Community Curators
How do museums remain relevant to their communities and share the stories that matter? These are questions that motivated Coffs Harbour Regional Museum to initiate the Community Curator Project. This ground-breaking project took place over 2021 and was funded by Create NSW through the Local Government Authority Arts and Cultural Programs stream in 2020. Community Curators was an innovative approach to working in partnership with communities to curate stories for the new Yarrila Arts and Museum (YAM), the combined museum and gallery scheduled to open in mid-2023 at Yarrila Place.
The project had the following guiding principles:
- Communities – and audiences – are at the heart of YAM;
- Local communities are experts in their own histories and have skills, networks and knowledge that are essential to the museum - but are currently untapped;
- Injustice can exist in forms of representation, interpretation and communication, including in cultural institutions such as museums that may neglect or exclude certain peoples from their programs;
- People from all walks of life need to see themselves in the museum’s exhibitions, collections and programs;
- Museums play a crucial role in fostering social cohesion - they are among the few open, accessible forums where communities can explore and express local distinctiveness and identity, celebrate achievements and grapple with issues of concern and difference within and between communities.

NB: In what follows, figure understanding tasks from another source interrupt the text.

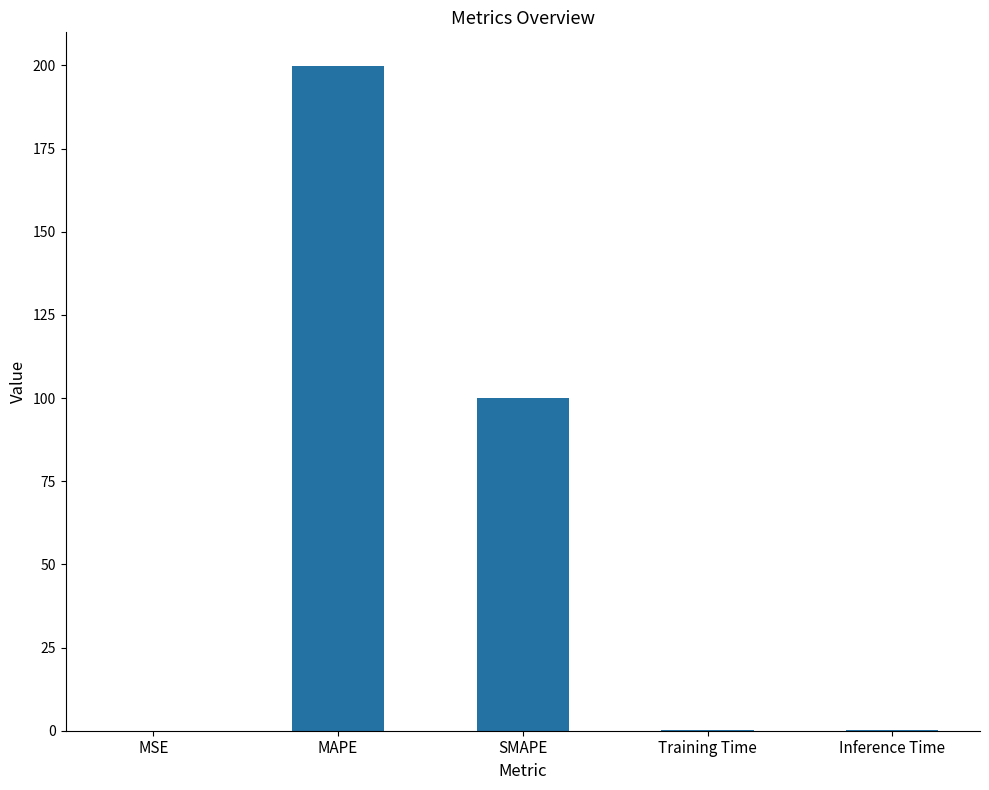

Between MAPE and MSE, which is larger?

MAPE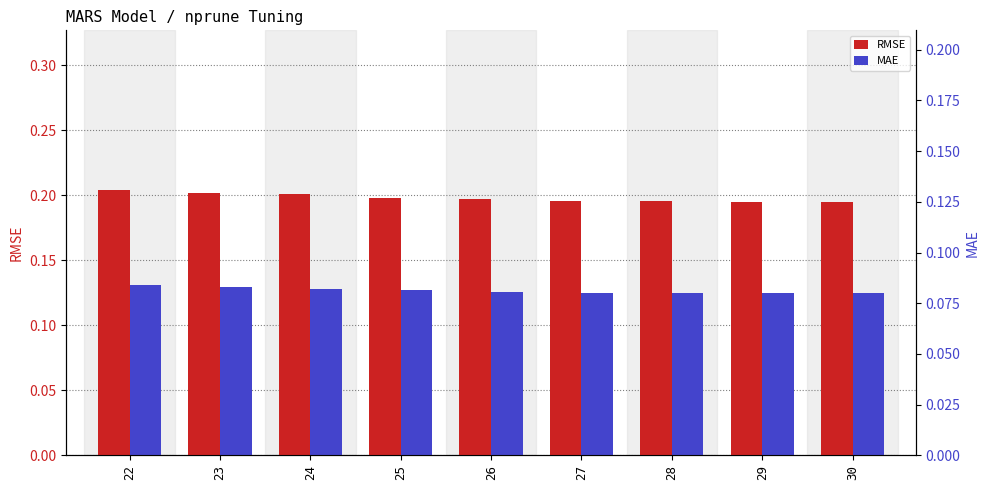

At which category does the chart reach its peak across all series?

22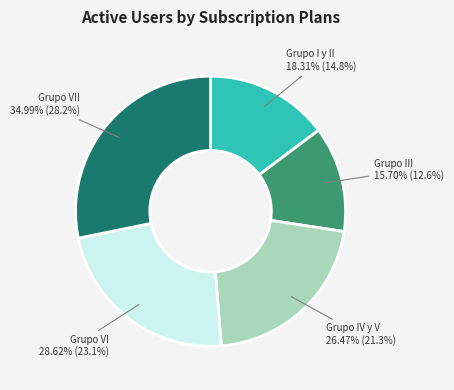

The Grupo VI slice represents 38% of the pie. True or false?

False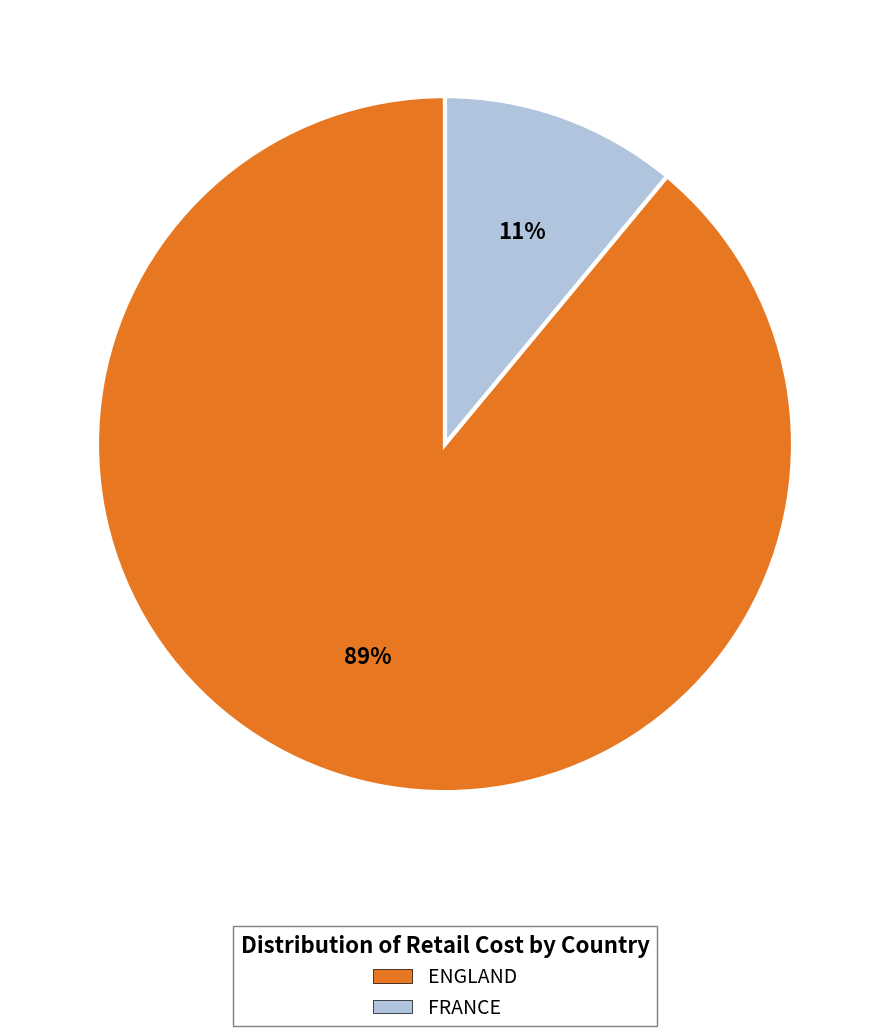

What is the majority slice?

ENGLAND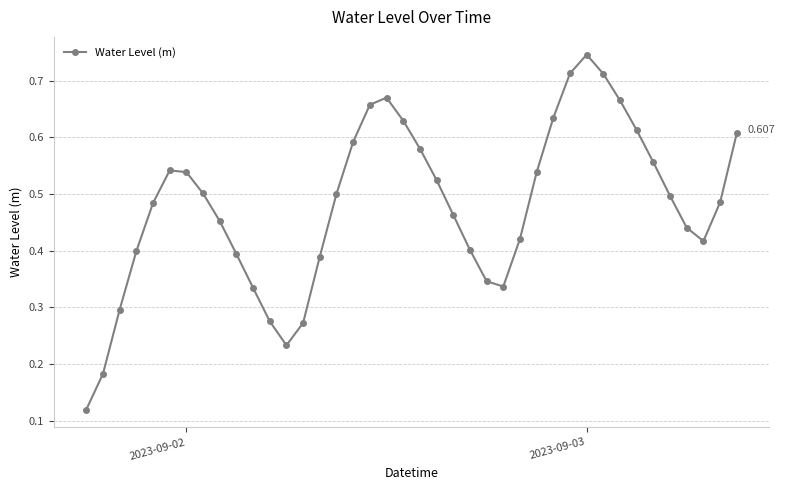

Is this an area chart (filled region under the line)?

No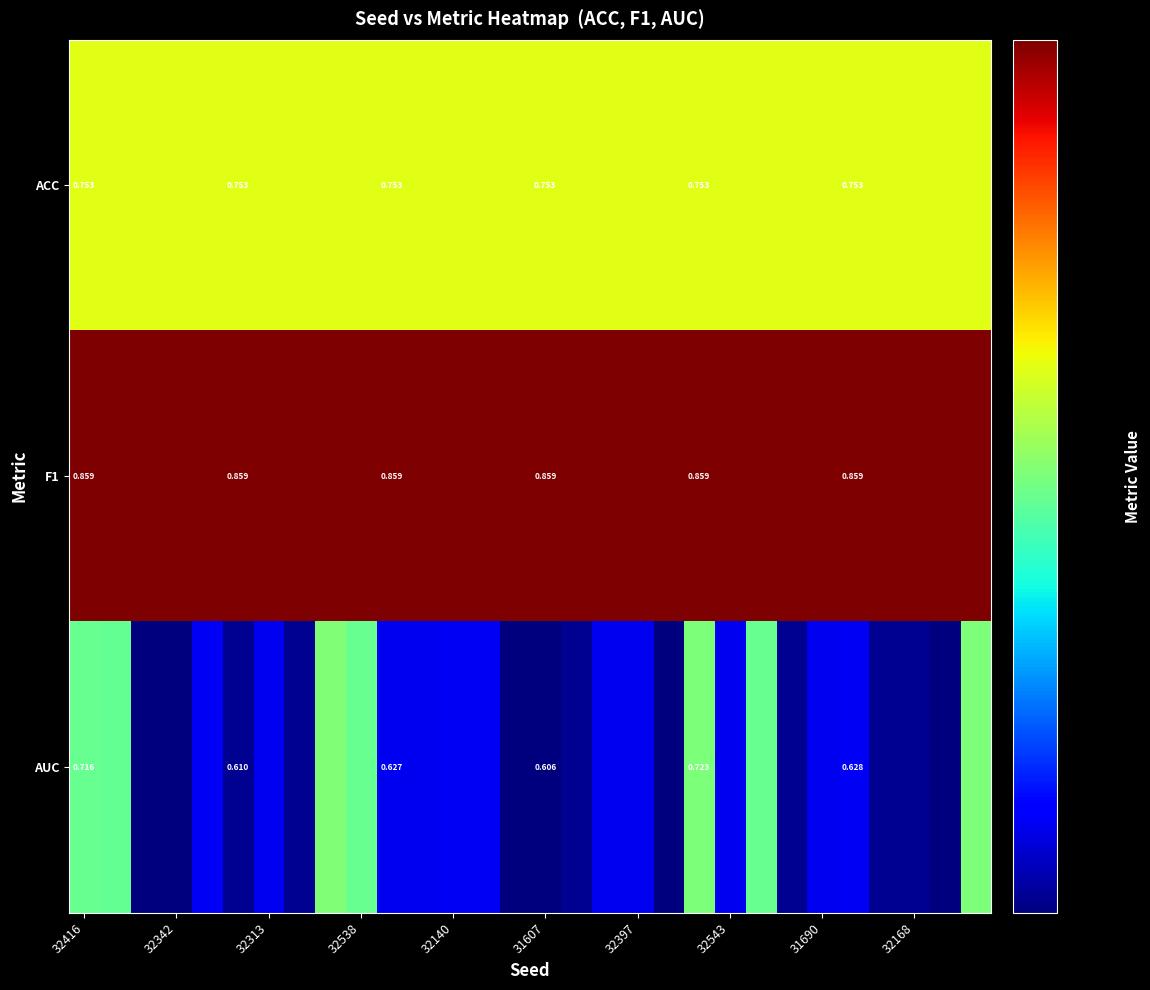

Count the number of data series in this chart.

3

Eleven Community Curators were recruited to locate stories and objects currently missing from our collections. Following training in the essentials of museum practice, Community Curators worked with their communities and networks to identify stories that mattered to them and that they wanted to see in the new museum. They then worked with artsworkers such as photographers and filmmakers to create content for the new museum and Coffs Collections.
Fascinating stories from the Gumbaynggirr, refugee, surfing, alternative health and education communities were uncovered, including the family at the heart of NSW’s longest running Native Title claim at Wenonah Headland and the thrill of playing soccer for a Yazidi girl who was not allowed to play sport in her home country Iraq. Ultimately, six films, three written life stories, one manuscript, five interview transcripts, 15 photographs, one poem, one song, five pieces of ephemera, one recipe, a full set of 45 issues of a local magazine from the 1980s and 90s and 24 objects were accessioned into the collection.

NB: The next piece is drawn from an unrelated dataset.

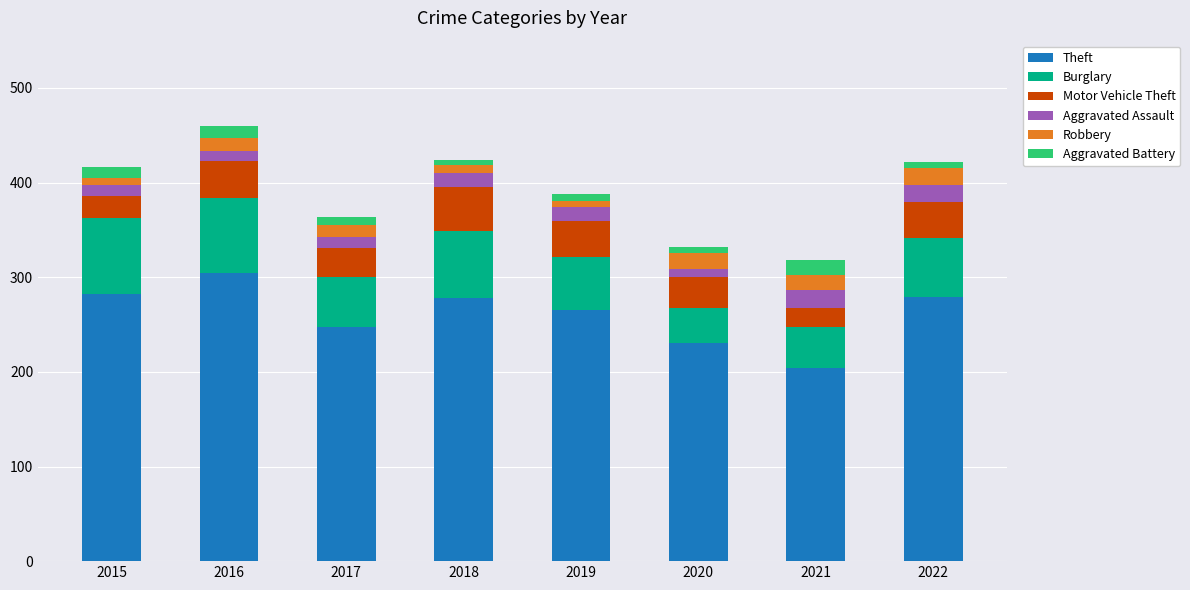

Is it true that Theft equals 247 at 2017?

True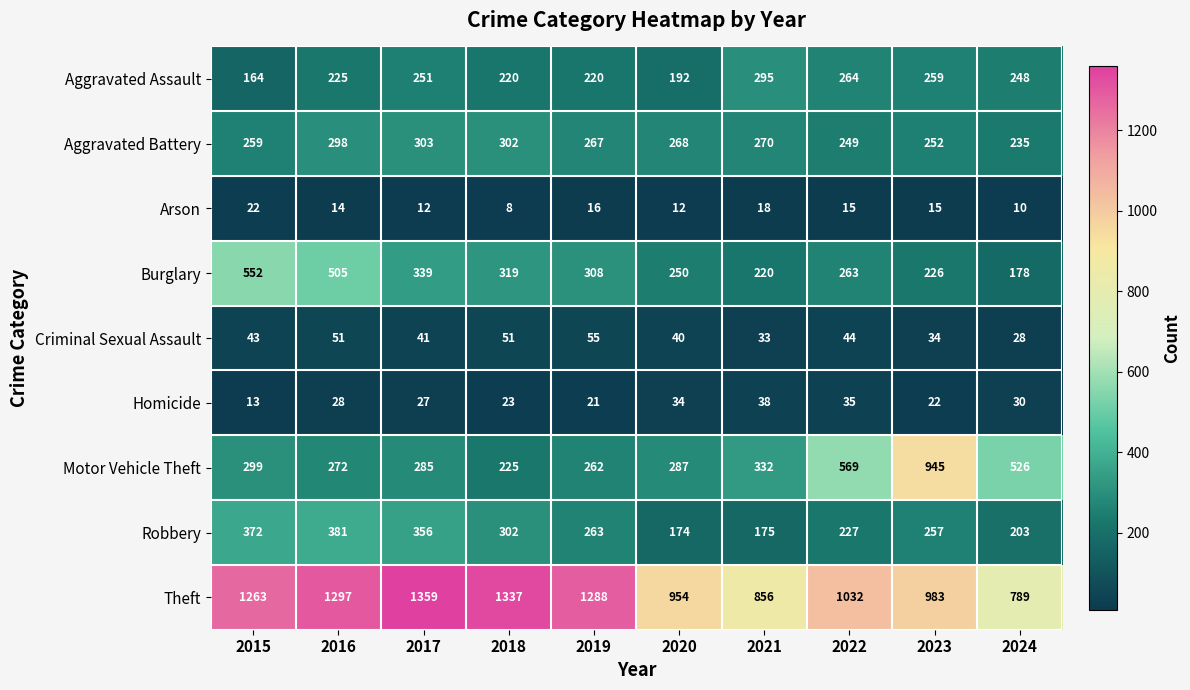

Which series has the largest range (max minus min)?

Motor Vehicle Theft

This new material significantly enriches and diversifies the museum’s collection and is now accessible to the community online via Coffs Collections. The project will have a second life when YAM opens in 2023 and many of the Community Curator stories will feature in the new permanent exhibition and in temporary exhibitions and programs over coming years.
Sophie Gribble curated the Gulung project, which involved filming the making of a gulung (or coolamon) from a local tallowwood tree. The film includes a song written and performed by Manduway Dutton about the significance of gulung. Gulung are traditional Gumbaynggirr carrying vessels with curved sides. Their uses include cradling babies and carrying water and food. Nathan Brennan made the gulung, Amber Hamer created the film and Manduway’s song was recorded by Lizzy Rutten and Kobi Steward at local recording studio, Grow the Music.

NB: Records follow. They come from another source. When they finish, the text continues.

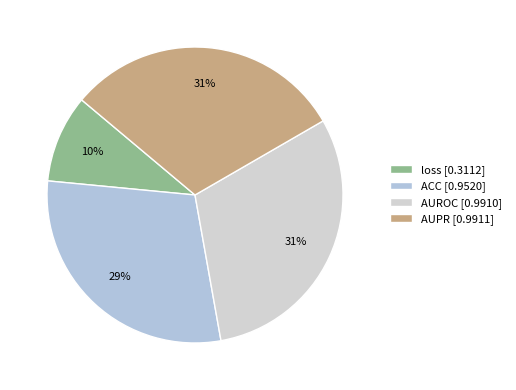

Count the number of slices in the pie.

4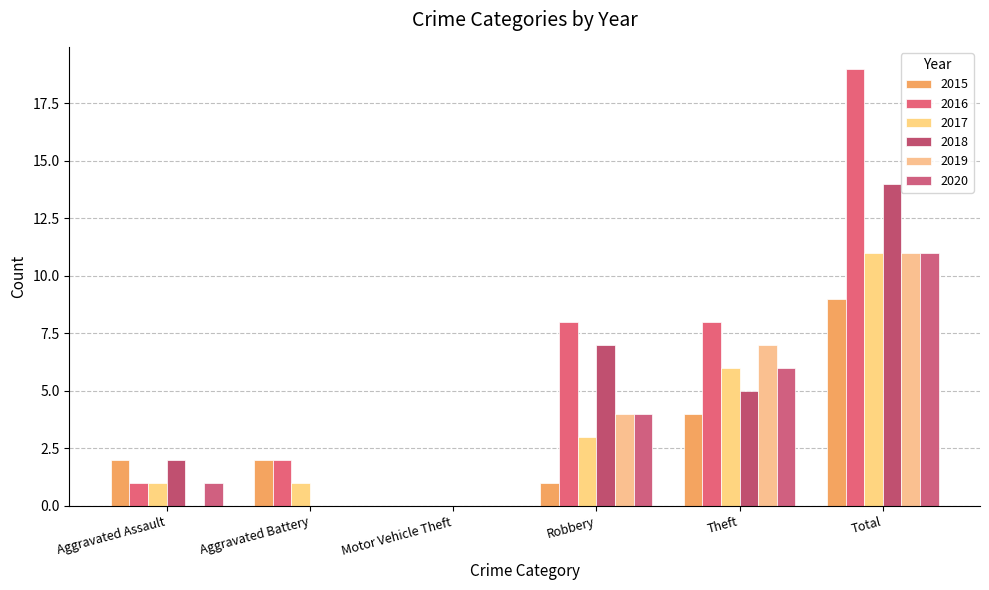

Which label corresponds to the largest value in the chart?

Total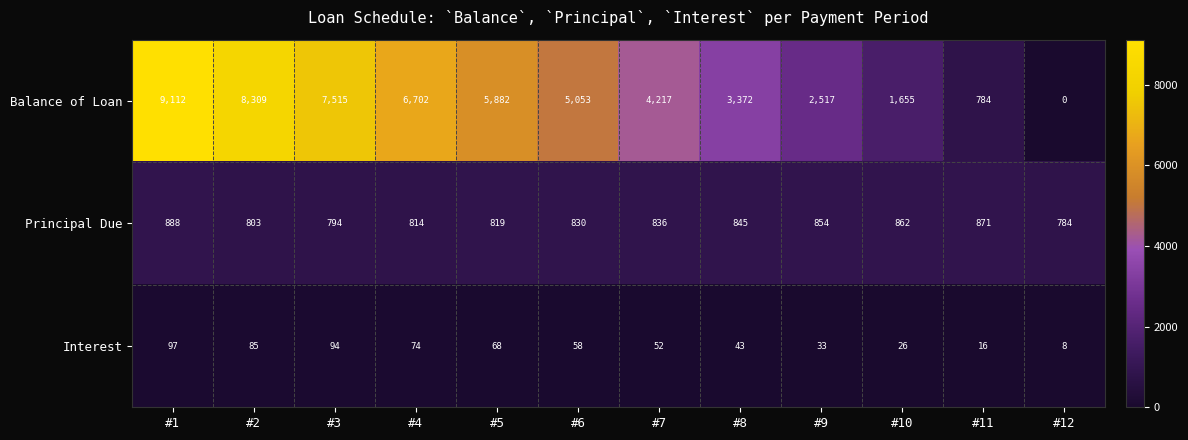

At how many categories does at least one series exceed 6092?

4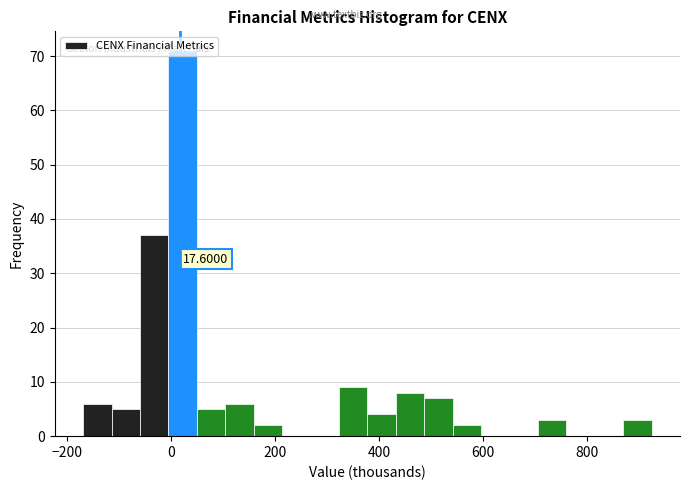

Around what value on the x-axis is the tallest bar? Give the approximate position of its centre, as read against the axis.

20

Goitom Hidremichael worked together with Amanda Norman and Simon Portus of Headline Productions to make a film about the important role coffee has played in supporting his journey from a refugee camp in Eritrea to his new life in Coffs Harbour. Making and sharing traditional Eritrean coffee with others, along with his deep Catholic faith, has helped Goitom stay strong through difficult circumstances.
Emma Aspden worked with women from Coffs Harbour’s multicultural community to document and share some of their personal experiences, including life in their home countries, circumstances that forced them to leave their homes, their journeys to Australia and making a life in Coffs Harbour. Emma interviewed three women from Iraq, Eritrea and Myanmar and photographed items of cultural significance to each of them.